■ Text segment ■
· · · ·

Charter-ing a course: national post, journalist-source privilege and the future of Canada's charter 'press clause'.

AuthorKupi, Simon

INTRODUCTION I. INTERPRETING THE CHARTER'S PRESS GUARANTEE i. "Or of the Press" and the American "Speech-Press" Debate ii. Groundwork for a Charter-Specific Interpretation of the Press Guarantee: Lessard and 'Newsgathering' iii. Protecting Practices: A Canadian Alternative to the "Institutional" Model of Press Freedom II. THE CASE FOR JOURNALIST-SOURCE PRIVILEGE UNDER SECTION 2(B) i. National Post and the Governing "Wigmore" Approach to Journalist-Source Privilege ii. National Post's American Precedent: Branzburg v Hayes iii. The Mistakes of National Post: Why the Charter Must Protect Journalist-Source Relationships III. A CHARTER-BASED JOURNALIST-SOURCE PRIVILEGE TEST i. The American Jurisprudence ii. The Perils of "Balancing": Is a Statutory Solution Preferable? iii. A Proposed Charter-based Test for Asserting Journalist-Source Privilege IV. CONCLUSION INTRODUCTION

"It is not necessarily better to write about crime than to do something about it," wrote--rather ungenerously--two justices of the Ontario Court of Appeal in 2008's R v National Post, (1) a case centring on the hotly-contested issue of whether reporters may claim a privilege over the names of their confidential sources. The justices were paraphrasing the remarks of Justice White in Branzburg v Hayes, (2) the US Supreme Court's landmark, albeit perplexing, 1972 ruling that saw the Court narrowly reject such a privilege. Though Branzburg dealt with contempt citations, and National Post (Ont CA) dealt with search warrants, both cases raised the same fundamental question: could a reporter's promise of confidentiality--essential to the "watchdog" function of a post-Watergate press--be permitted to legitimately trump the justice system's interest in 'every man's evidence'? For the Court of the Appeal, the answer in National Post (Ont CA) was a resounding no--a view shared by a majority of the Supreme Court in its now-leading 2010 decision on the case. (3) While Canada's highest court left the door open for a successful case-by-case Wigmore test-based assertion of privilege--one which would arrive later that year in Globe and Mail v Canada (4)--it denied reporters' confidentiality agreements any constitutional protection under section 2(b) of the Canadian Charter of Rights and Freedoms, (5) heeding many of Justice White's concerns. While not a complete defeat for the media, the decision was yet another in recent judicial history where the Court found it apt to situate press rights outside of the ambit of the Charter (6)--aided, perhaps, by a dose of scepticism about the fourth estate's public-interest claims.

· · · ·

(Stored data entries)
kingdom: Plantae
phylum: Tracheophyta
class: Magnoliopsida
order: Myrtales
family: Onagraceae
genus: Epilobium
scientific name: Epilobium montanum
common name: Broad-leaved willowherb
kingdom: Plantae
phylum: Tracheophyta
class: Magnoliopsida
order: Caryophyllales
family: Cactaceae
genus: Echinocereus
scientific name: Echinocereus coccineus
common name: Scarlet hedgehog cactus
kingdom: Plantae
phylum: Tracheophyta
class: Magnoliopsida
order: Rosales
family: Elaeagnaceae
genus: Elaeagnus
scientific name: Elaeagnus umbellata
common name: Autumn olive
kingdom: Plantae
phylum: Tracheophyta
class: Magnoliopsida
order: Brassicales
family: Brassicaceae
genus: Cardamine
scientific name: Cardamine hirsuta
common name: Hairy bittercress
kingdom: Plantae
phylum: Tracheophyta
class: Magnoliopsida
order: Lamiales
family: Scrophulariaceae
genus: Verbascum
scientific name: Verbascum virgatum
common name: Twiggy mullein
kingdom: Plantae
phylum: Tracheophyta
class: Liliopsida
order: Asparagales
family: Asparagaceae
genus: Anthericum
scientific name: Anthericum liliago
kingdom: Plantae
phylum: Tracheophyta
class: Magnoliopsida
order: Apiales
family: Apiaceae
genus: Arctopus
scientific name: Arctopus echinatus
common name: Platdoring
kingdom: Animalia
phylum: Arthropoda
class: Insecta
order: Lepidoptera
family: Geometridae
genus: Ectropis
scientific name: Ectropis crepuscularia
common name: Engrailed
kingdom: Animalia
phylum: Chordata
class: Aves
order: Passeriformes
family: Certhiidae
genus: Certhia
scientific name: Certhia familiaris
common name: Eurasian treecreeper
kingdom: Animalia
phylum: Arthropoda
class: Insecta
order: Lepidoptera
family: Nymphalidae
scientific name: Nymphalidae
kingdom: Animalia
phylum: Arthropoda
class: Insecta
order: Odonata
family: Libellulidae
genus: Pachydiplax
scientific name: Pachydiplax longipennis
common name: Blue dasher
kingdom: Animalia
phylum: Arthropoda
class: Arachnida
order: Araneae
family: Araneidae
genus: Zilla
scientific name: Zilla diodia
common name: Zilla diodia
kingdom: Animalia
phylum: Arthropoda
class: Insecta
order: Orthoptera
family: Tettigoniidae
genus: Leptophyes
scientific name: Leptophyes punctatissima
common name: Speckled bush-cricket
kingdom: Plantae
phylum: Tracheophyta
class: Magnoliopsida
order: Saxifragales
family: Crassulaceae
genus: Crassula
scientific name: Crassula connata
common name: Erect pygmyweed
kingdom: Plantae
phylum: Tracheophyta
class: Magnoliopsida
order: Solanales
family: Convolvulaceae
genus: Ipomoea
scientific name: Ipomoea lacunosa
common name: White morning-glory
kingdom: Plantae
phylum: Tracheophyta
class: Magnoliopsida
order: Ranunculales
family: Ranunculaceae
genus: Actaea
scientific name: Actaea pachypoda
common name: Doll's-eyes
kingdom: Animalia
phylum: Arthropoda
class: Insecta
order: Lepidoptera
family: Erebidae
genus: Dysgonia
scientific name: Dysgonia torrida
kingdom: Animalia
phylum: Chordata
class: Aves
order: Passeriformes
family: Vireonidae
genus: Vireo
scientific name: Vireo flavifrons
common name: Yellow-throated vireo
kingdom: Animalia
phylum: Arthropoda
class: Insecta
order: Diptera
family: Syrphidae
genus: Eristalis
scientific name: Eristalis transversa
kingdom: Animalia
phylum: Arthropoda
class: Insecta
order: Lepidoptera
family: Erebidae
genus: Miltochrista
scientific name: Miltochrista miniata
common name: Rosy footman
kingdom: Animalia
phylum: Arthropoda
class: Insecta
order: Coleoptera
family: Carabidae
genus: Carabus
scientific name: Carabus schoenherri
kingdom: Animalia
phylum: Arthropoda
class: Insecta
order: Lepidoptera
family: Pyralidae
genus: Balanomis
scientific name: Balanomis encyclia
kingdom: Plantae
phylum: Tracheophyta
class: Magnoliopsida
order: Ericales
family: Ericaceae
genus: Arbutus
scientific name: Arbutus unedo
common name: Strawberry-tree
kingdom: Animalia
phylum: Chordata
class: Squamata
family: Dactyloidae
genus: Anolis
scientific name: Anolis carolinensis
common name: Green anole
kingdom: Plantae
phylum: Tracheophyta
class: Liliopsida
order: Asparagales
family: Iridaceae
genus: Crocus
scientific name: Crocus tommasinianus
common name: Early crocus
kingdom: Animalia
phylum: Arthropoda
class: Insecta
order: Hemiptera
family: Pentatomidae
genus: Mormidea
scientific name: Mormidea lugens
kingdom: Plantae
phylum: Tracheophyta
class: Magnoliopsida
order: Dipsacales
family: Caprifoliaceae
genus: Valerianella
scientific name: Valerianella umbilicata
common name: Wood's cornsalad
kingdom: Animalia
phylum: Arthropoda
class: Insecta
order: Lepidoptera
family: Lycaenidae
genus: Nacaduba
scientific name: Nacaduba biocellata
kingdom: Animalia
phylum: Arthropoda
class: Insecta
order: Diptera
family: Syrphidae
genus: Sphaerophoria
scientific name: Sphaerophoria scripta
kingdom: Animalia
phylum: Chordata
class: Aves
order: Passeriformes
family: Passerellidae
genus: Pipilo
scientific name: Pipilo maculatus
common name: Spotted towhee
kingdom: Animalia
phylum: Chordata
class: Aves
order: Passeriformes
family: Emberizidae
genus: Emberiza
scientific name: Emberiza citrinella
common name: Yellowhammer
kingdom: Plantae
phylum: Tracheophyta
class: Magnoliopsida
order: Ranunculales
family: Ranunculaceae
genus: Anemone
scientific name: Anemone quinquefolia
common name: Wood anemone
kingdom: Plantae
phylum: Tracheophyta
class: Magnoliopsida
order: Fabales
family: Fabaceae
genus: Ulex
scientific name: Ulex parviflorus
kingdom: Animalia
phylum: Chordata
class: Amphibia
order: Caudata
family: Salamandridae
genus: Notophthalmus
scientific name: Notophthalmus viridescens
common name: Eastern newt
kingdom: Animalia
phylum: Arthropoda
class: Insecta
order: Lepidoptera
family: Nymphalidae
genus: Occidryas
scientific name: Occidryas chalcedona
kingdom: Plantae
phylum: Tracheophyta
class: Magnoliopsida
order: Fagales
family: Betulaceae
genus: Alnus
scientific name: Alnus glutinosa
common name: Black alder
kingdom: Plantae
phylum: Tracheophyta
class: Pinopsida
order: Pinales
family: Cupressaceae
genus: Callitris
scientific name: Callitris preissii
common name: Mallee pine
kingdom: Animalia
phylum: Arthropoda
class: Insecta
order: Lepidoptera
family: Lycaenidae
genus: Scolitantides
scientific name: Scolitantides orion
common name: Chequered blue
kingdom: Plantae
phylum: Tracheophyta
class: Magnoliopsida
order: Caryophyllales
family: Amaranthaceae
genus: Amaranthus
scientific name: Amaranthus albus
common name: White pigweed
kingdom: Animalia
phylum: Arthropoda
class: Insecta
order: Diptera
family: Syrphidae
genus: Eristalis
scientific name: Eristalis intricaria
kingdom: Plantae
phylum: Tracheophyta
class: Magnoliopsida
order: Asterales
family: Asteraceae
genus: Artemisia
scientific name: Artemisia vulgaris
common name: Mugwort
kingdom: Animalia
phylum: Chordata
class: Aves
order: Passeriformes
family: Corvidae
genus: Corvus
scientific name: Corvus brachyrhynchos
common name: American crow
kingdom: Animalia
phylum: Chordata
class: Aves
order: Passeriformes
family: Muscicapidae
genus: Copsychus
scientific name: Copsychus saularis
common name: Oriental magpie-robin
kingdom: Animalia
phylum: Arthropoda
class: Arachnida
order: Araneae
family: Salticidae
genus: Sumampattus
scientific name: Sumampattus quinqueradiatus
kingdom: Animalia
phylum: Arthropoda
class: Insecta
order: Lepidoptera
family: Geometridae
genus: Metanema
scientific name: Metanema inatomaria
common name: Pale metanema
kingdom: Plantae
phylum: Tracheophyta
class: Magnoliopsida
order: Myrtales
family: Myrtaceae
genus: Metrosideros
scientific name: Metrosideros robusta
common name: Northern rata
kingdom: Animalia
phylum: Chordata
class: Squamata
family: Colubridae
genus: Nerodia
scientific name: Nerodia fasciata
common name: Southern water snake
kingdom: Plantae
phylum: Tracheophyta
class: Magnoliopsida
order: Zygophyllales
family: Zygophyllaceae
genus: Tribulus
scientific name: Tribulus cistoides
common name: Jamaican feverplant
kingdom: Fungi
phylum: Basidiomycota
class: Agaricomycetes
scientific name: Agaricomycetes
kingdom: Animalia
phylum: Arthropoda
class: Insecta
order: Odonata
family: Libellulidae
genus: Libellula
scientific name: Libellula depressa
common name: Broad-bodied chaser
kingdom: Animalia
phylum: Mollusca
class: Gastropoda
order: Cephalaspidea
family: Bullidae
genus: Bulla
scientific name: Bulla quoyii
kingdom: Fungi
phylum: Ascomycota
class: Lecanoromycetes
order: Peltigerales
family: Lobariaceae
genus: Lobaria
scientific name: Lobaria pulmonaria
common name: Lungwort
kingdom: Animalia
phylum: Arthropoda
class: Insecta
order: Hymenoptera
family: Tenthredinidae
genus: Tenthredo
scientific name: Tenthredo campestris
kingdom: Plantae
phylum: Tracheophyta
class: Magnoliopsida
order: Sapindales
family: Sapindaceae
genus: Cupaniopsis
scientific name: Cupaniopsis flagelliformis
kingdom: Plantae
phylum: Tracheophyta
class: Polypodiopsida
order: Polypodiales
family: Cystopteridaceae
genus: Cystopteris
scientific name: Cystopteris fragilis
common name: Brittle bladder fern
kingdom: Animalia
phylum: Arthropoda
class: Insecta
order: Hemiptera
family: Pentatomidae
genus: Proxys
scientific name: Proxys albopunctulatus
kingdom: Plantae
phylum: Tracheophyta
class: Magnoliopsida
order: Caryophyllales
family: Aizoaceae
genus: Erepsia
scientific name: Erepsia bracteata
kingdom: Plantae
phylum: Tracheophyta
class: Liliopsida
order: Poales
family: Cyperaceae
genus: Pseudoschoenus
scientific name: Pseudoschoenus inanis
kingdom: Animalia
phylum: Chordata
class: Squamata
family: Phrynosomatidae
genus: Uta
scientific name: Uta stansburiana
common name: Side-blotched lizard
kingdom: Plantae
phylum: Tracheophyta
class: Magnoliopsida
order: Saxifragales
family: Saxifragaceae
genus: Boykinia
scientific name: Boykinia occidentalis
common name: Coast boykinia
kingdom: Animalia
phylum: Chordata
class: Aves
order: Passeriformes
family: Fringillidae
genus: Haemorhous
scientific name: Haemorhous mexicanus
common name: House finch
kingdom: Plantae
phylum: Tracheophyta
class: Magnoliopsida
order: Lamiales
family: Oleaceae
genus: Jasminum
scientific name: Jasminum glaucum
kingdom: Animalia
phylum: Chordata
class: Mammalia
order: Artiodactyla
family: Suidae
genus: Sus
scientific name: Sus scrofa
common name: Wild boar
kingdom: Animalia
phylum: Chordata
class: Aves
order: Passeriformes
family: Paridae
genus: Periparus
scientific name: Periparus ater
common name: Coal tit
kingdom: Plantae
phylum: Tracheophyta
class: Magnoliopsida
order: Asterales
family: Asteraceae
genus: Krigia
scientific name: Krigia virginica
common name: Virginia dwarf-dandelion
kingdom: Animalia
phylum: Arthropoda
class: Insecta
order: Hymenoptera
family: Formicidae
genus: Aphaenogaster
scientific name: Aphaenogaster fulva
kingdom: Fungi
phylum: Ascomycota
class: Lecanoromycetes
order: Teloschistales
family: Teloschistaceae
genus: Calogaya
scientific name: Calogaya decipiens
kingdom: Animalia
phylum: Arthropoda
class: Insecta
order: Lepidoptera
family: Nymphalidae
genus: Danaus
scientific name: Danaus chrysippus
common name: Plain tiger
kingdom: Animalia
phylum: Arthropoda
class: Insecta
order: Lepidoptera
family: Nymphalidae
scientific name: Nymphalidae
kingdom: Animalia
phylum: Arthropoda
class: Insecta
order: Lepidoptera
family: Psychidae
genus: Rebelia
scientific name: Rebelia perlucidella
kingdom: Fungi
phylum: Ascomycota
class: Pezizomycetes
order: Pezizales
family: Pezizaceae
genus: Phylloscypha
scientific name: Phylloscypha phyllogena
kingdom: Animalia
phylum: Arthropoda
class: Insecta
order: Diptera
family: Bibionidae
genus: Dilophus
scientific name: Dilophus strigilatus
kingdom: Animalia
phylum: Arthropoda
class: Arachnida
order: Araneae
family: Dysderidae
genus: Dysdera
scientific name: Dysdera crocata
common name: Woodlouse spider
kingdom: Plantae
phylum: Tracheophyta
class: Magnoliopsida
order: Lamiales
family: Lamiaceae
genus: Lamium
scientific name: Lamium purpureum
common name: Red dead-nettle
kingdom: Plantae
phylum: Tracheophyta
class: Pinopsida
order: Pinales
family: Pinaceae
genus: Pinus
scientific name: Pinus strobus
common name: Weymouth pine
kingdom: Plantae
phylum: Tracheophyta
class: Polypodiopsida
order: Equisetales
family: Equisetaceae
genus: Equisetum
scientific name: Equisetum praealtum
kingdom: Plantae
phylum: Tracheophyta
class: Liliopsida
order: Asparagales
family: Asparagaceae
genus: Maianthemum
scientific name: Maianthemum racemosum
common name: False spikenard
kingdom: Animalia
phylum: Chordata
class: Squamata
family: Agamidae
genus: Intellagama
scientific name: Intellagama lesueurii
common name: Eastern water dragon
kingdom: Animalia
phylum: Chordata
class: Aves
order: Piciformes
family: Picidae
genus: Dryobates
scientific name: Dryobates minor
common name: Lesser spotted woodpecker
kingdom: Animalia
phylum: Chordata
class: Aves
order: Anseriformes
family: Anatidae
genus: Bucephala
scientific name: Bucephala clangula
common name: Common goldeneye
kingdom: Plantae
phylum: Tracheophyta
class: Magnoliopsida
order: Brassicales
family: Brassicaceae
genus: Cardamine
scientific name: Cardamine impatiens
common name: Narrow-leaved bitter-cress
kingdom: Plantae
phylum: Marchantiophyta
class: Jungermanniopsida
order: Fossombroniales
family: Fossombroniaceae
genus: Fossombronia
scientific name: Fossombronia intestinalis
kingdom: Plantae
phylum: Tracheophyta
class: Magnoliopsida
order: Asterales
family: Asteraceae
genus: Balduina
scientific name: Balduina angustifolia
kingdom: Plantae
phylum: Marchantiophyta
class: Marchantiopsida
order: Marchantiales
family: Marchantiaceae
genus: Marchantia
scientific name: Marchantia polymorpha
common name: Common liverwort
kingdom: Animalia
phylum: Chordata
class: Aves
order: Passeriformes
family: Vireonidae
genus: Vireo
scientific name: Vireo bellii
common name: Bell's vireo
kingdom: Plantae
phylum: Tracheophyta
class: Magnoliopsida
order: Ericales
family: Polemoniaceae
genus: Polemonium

· · · ·

■ Set task ■
Answer these questions using the article on journalist-source privilege:
1. In what year did the US Supreme Court decide Branzburg v Hayes?
2. What did National Post (Ont CA) deal with, as opposed to the contempt citations in Branzburg?
3. Under which section of the Canadian Charter of Rights and Freedoms did the Supreme Court deny reporters' confidentiality agreements constitutional protection?

■ Reply ■
1. 1972
2. Search warrants
3. Section 2(b)